◆ **Prompt**
Write out every line exactly, from the start of the records below to the line with "alla SferraSwim Cup", and stop there. Don't write out the pictures.
(Beginning of Data records)
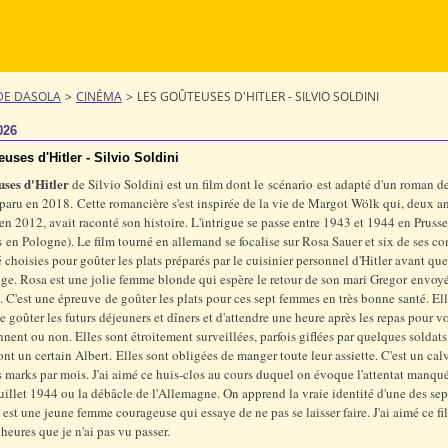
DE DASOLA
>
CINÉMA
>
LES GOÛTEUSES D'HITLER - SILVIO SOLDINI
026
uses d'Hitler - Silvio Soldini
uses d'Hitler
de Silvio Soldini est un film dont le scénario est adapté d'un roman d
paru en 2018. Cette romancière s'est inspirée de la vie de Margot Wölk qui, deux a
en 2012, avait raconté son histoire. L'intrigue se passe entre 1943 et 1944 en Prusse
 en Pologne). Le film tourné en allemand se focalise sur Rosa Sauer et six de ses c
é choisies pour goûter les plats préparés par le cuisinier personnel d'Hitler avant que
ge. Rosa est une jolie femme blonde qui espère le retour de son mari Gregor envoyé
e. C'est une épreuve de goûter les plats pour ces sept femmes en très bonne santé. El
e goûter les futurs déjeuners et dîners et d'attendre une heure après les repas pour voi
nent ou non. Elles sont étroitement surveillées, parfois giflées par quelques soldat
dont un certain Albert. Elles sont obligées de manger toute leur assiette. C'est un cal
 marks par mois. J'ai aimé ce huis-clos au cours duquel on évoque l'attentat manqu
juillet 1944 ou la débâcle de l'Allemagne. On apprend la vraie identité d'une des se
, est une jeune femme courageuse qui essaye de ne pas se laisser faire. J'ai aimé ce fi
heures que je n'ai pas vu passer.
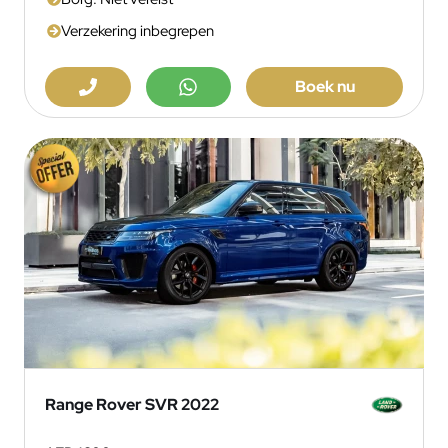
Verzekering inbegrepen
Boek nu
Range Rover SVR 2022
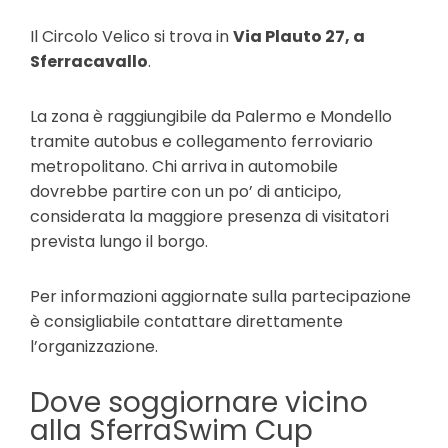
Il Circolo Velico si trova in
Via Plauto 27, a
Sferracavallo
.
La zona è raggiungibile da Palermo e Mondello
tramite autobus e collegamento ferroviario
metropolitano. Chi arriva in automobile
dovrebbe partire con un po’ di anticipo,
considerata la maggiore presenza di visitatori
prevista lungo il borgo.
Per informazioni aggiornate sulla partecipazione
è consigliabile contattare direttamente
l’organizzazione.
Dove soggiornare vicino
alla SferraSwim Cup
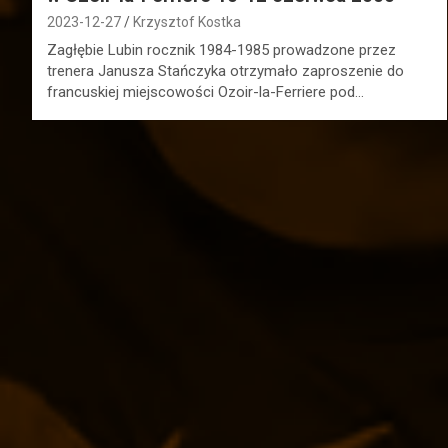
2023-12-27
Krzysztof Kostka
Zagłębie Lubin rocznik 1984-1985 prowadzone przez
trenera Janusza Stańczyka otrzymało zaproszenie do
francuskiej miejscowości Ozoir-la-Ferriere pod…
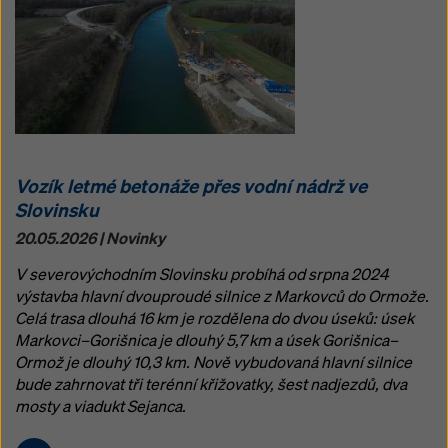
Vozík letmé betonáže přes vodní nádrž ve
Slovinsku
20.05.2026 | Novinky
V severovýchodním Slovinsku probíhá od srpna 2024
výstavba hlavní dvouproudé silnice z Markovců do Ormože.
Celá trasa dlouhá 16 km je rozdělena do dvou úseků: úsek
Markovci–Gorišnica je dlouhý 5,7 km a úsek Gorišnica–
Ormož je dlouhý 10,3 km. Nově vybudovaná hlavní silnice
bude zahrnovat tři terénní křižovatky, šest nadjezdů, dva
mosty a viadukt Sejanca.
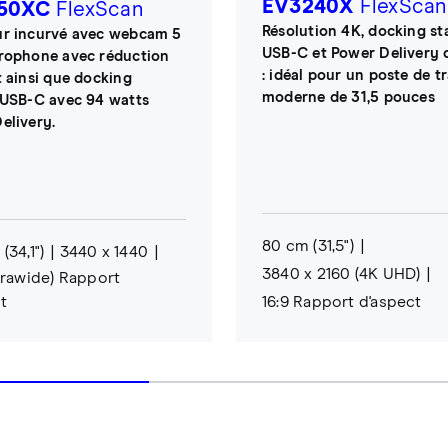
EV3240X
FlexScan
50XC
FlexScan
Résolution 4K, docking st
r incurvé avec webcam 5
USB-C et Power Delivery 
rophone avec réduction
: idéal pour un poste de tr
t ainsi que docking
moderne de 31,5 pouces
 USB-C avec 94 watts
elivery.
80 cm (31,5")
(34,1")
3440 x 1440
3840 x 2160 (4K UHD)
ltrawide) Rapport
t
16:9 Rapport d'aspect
(End of Data records)
◆ **Worked solution**
DE DASOLA
>
CINÉMA
>
LES GOÛTEUSES D'HITLER - SILVIO SOLDINI
026
uses d'Hitler - Silvio Soldini
uses d'Hitler
de Silvio Soldini est un film dont le scénario est adapté d'un roman d
paru en 2018. Cette romancière s'est inspirée de la vie de Margot Wölk qui, deux a
en 2012, avait raconté son histoire. L'intrigue se passe entre 1943 et 1944 en Prusse
 en Pologne). Le film tourné en allemand se focalise sur Rosa Sauer et six de ses c
é choisies pour goûter les plats préparés par le cuisinier personnel d'Hitler avant que
ge. Rosa est une jolie femme blonde qui espère le retour de son mari Gregor envoyé
e. C'est une épreuve de goûter les plats pour ces sept femmes en très bonne santé. El
e goûter les futurs déjeuners et dîners et d'attendre une heure après les repas pour voi
nent ou non. Elles sont étroitement surveillées, parfois giflées par quelques soldat
dont un certain Albert. Elles sont obligées de manger toute leur assiette. C'est un cal
 marks par mois. J'ai aimé ce huis-clos au cours duquel on évoque l'attentat manqu
juillet 1944 ou la débâcle de l'Allemagne. On apprend la vraie identité d'une des se
, est une jeune femme courageuse qui essaye de ne pas se laisser faire. J'ai aimé ce fi
heures que je n'ai pas vu passer.
Verzekering inbegrepen
Boek nu
Range Rover SVR 2022
Il Circolo Velico si trova in
Via Plauto 27, a
Sferracavallo
.
La zona è raggiungibile da Palermo e Mondello
tramite autobus e collegamento ferroviario
metropolitano. Chi arriva in automobile
dovrebbe partire con un po’ di anticipo,
considerata la maggiore presenza di visitatori
prevista lungo il borgo.
Per informazioni aggiornate sulla partecipazione
è consigliabile contattare direttamente
l’organizzazione.
Dove soggiornare vicino
alla SferraSwim Cup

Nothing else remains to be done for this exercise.